** KUTIPAN TEKS **
Tentu saja keputusan yang mendadak itu membuat seluruh rombongan jadi shock. Padahal seluruh seluruh rombongan pendukung sudah berada di Palembang, tempat konser perdana bakal digelar. Akhirnya, walau seluruh jadwal konser di Pulau Andalas itu dibatalkan, Iwan Fals tetap bertekad meneruskan perjalanan ke kota Padang, Medan dan Lhokseumawe, yang tadinya direncanakan menjadi kota persinggahan rangkaian konser yang batal dilaksanakan itu.


Saya bersama beberapa rekan wartawan seperti Remy Soetansyah dan Hans Miller Banurea (Monitor), Toro (Suara Merdeka) dan Iwan (Sriwijaya Pos) diminta menemani perjalanan tersebut. “Aku harus menjelaskan pada publik bahwa pembatalan konser ini bukan prakarsaku,” ujar Iwan Fals yang cukup terpukul dengan kejadian ini. Setelah Padang dan Medan, kami menempuh perjalanan darat dari Medan ke Lhokseumawe dengan mobil.

** DATA TERSEDIA **
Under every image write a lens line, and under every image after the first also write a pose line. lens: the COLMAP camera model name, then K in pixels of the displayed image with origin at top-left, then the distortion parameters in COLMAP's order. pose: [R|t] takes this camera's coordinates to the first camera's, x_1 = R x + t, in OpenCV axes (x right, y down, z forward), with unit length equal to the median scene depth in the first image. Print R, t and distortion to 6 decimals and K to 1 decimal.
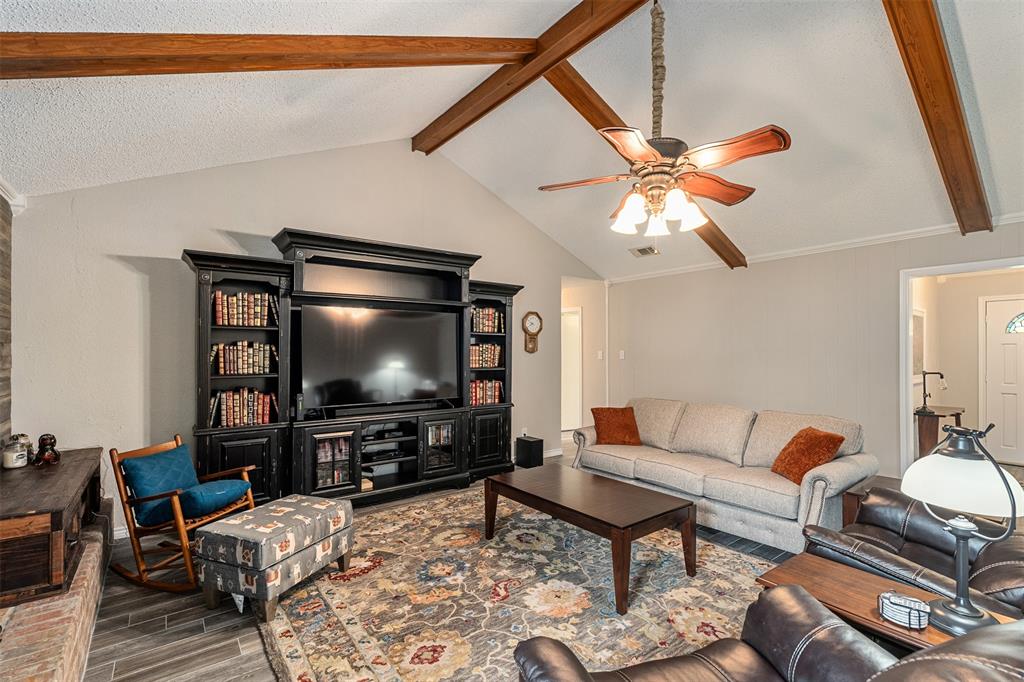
lens RADIAL K [[460.5, 0, 508.4], [0, 460.5, 350.9], [0, 0, 1]] dist [-0.000232, -0.000277]
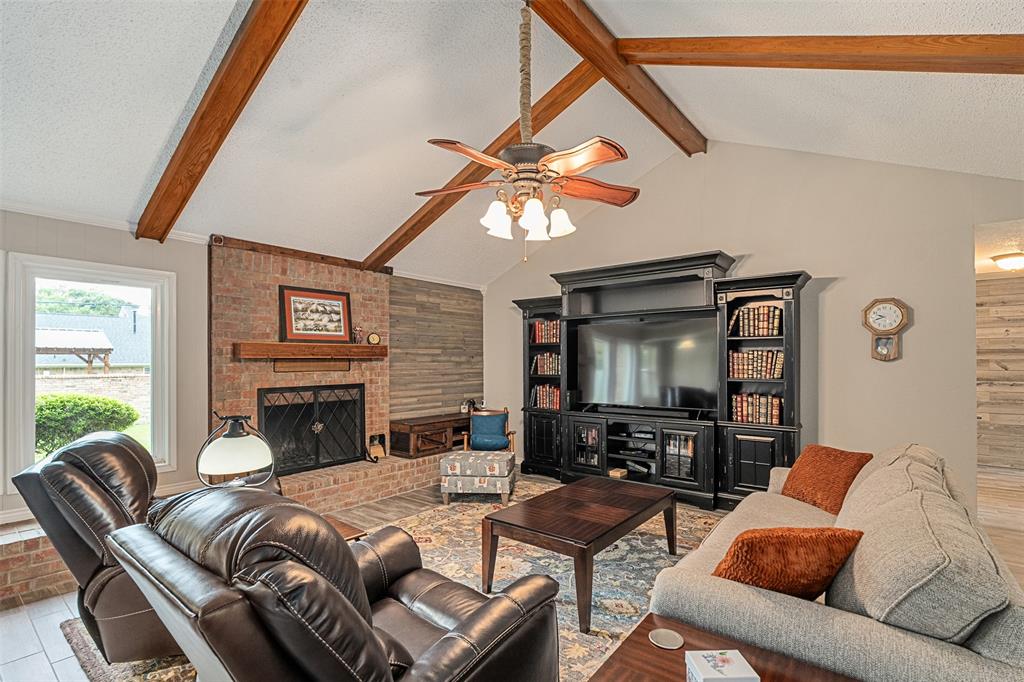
lens RADIAL K [[480.0, 0, 518.2], [0, 480.0, 354.2], [0, 0, 1]] dist [-0.000180, 0.000413]
pose [[0.249698, -0.011601, -0.968254, 0.951799], [0.005615, 0.999929, -0.010532, -0.001550], [0.968307, -0.002807, 0.249745, 0.525616]]
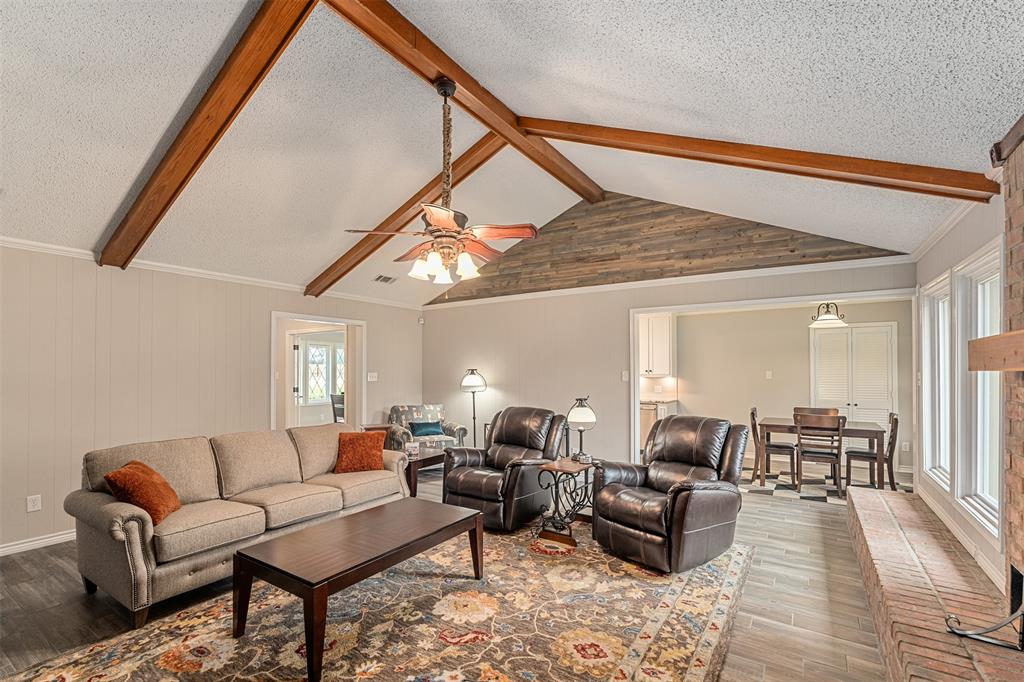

** TUGAS WAJIB **
#1 Ganti kata "image" dengan "photo" di seluruh catatan di atas, lalu tuliskan kembali catatan itu tanpa mengubah bagian lainnya. Jangan sertakan gambar dalam jawaban.
#2 Teruskan teks tentang perjalanan Iwan Fals setelah konsernya dibatalkan, dimulai sesudah kalimat terakhirnya.

** JAWABAN LATIHAN **
#1
Under every photo write a lens line, and under every photo after the first also write a pose line. lens: the COLMAP camera model name, then K in pixels of the displayed photo with origin at top-left, then the distortion parameters in COLMAP's order. pose: [R|t] takes this camera's coordinates to the first camera's, x_1 = R x + t, in OpenCV axes (x right, y down, z forward), with unit length equal to the median scene depth in the first photo. Print R, t and distortion to 6 decimals and K to 1 decimal.
lens RADIAL K [[460.5, 0, 508.4], [0, 460.5, 350.9], [0, 0, 1]] dist [-0.000232, -0.000277]
lens RADIAL K [[480.0, 0, 518.2], [0, 480.0, 354.2], [0, 0, 1]] dist [-0.000180, 0.000413]
pose [[0.249698, -0.011601, -0.968254, 0.951799], [0.005615, 0.999929, -0.010532, -0.001550], [0.968307, -0.002807, 0.249745, 0.525616]]

#2
Suasana Lhoksuemawe saat itu memang bagi kami terasa mencekam. Munculnya isu Gerakan Aceh Merdeka membuat pendatang, terutama dari Jawa, masih disorot tajam oleh masyarakat setempat. Untung selama di Lhokseumawe kami mendapatkan pengawalan dari kesatuan TNI, ARSU yang bertugas menjaga keamanan wilayah tersebut. Selama di kota itu, kami menemukan beberapa kejadian yang bagi kami luar biasa, karena tak mungkin bisa terjadi di Jawa.

Suatu pagi, saat mau kembali ke Medan, kami melihat sepasukan tentara berjaga-jaga di sepanjang jalan protokol. Setelah bertanya kiri-kanan, ternyata hari itu akan terjadi demonstransi, sebuah kegiatan yang tak mungkin terjadi di Jawa pada masa kejayaan Orba itu. Dan lucunya, yang melakukan demo ternyata anak-anak murid Sekolah Dasar. Mereka protes terhadap ke KUA (Kantor Urusan Agama) berkaitan dengan undang-undang poligami.

Beberapa pos pemeriksaan kami lewati. Berbekal kartu pers dan surat tugas, kami berhasil melewati pos-pos penjagaan tersebut. Kami kemudian meluncur dengan aman. Bagi saya dan Iwan Fals, perjalanan pulang ini membawa suasana lain. Selama perjalanan melalui Palembang, Padang, Medan dan Lhoksuemawe, kami banyak terlibat dialog dan diskusi tentang berbagai hal, mulai masalah politik, sosial sampai musik. Bahkan dalam perjalanan ini kami sempat menulis beberapa lirik dan menggubah lagu. Sayang lagu-lagu itu tak sempat kami rekam sampai sekarang.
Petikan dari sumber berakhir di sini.